Three Years (Premium)

Steven Sinofsky once observed that three years is “about right” for each release of Windows. He may have been onto something if a new rumor is true: after a strange seven years of indeterminate updating, Microsoft appears to be moving back to the three-year release model again. Sort of.

It used to be so easy. Microsoft would release a major Windows version every three years, support it for ten years, with five years of mainstream support and five years of extended support. And despite its antitrust and Longhorn troubles, the software giant pretty much held to that schedule in the 21st century with Windows XP (2001), Windows XP with Service Pack 2 (SP2, 2004), Windows Vista (2006/2007), Windows 7 (2009), and Windows 8 (2012).

Of course, the world also changed in this time. Mobile systems like iPhone and Android displaced Windows as the mainstream personal computing platform, triggering some overreactions that we’re still dealing with today and, perhaps tellingly, the new rumored updated schedule does not correct. And while the web is an even bigger platform than mobile, it’s biggest benefit---the ability to update a service, site, or app once, in the cloud, and not require client-side updates---is somewhat offset by its ongoing limitations and the inability of mobile and desktop platform makers to successfully emulate it.

They tried. Microsoft’s reaction to these then-emerging competitors was to fire our friend Mr. Sinofsky and engage in a series of “rapid releases” that started with Windows 8.1 in 2013 and continue to this day. Microsoft shipped two more updates to Windows 8 and then Windows 10 in 2015, and that team’s original goal was to deliver three so-called feature updates---actually, major version upgrades---every year. They quickly toned that down to two per year, pleasing no one, but it is not coincidental that this team was previously responsible only for Windows Phone. Microsoft was trying to apply its learnings in mobile to the desktop.

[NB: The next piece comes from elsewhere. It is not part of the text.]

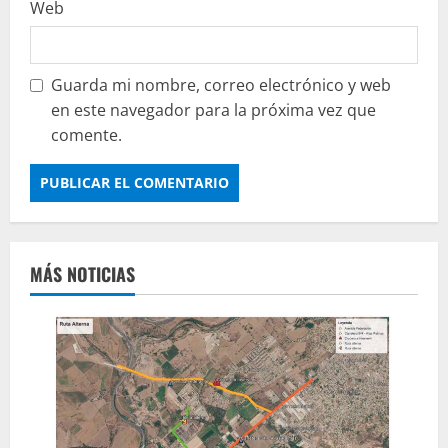
Web
Guarda mi nombre, correo electrónico y web
en este navegador para la próxima vez que
comente.
MÁS NOTICIAS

It failed miserably. Windows as a Service (WaaS), as this initiative was called, proved only that updating a legacy desktop platform as if it were an online service was an unreliable mess and that, even if it were possible, it would be disruptive for customers. Microsoft didn’t care: over the intervening years, it has only accelerated the ways it can, and the schedule by which it will, update Windows.

By the time we got to Windows 11, we were fed the biggest lie of all: Microsoft has heard your concerns, we were told, and it will only issue one feature update---again, a major version upgrade---every year. But by this point, the shackles were off, and you can forget about all that messaging around A, B, C, and D updates every month: Microsoft can, will, and has updated Windows 10 and 11 arbitrarily and without warning at any time it pleases. It can update/upgrade the operating system at will. And does. That feature update schedule is meaningless.